OLEAN — The Tri-County Arts Council will host the digital art of Laura Cole in two exhibits, “Through the Looking Glass” and “Edwardian Olean” with a reception and artist talk in February.
Council officials said the opening reception and talk will be held from 6 to 8 p.m. Feb. 12. The exhibit will continue through April 3 in the Arts Council gallery at 110 W. State St., Olean. The Arts Council is open from 2 to 6 p.m. Tuesday through Friday, and noon to 5 p.m. Saturdays.
While admission to the opening reception is free, reservations are required to observe Covid safety protocol. Arts Council officials said Cole’s digital art is a ‘masterful restoration of time-worn photography from a long-ago era into fresh colorful portraits which transcend time and distance, linking the viewer with Olean’s forgotten Edwardian age.”
Cole describes her art on her website as “the notion that objects from the past have the power to move us, emotionally, through time and space, to by-gone eras and otherworldly places.”
Cole’s avant-garde surrealist art style reveals a dreamlike or, as she describes, a “fairytale-like” quality to create her “Through the Looking Glass” series.
“This resurrection of forgotten faces, exposed on old tintype photographs, starts when I scan these analog, 19th Century artifacts into my digital workspace,” Cole said, adding she uses Adobe Photoshop and Corel Painter “to manipulate the unaware models into colorized-characters in surreal collages that transport the viewer to a place and time of maximalism and fairytale-like whimsy.”
Cole combines scans of 19th century photographs with photos taken from different objects to create surreal collages. Using Corel Painter, she digitally hand-paints over the entire image at the end of her process to create the “painterly” look to them.

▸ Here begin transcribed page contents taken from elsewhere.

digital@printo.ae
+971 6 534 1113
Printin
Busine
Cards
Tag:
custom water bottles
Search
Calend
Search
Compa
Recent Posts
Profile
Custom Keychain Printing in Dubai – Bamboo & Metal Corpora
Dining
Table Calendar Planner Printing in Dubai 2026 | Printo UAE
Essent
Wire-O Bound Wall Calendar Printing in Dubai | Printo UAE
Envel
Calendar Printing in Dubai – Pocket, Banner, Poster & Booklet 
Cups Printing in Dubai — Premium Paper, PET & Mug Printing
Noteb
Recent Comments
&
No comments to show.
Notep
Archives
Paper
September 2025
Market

“My images usually have rich colors and an element of nonsense or whimsy. My goal is for each image to feel like a scene from a fairytale,” she said. “I choose to work with images of real people from the 1800s because I’m fascinated with the time period and have a strange nostalgia for what is, no doubt, an idealized notion of what it was like to live in a simpler, more elegant time.”
Cole’s art career began in 2012 with a series of self-portraits she created as she learned to use her first-ever camera and Photoshop.
“I began shooting weddings and portraits professionally the following year but continued to create fine-art self-portraits in my free time. I eventually came across a number of artists who were creating various forms of collage using antique photographs, and I was fascinated!” she said.
The “Edwardian Olean” series is a bit different, as Cole begins with old tintype, ambrotype or daguerreotype portraits. In this series, she used old postcards, postmarked in Olean between 1901 and 1914.
“I curbed the surrealism a bit because I wanted them to feel like miniature time machines that could take the viewer back to an Olean that no longer exists … one of pride, wealth, and abundance,” she said, recalling the Olean in which she was born and has lived her entire life.
“My family goes back generations in Olean, on both sides. It was important to me to create something that paid homage to the import role that Olean has played in me becoming the person that I am.”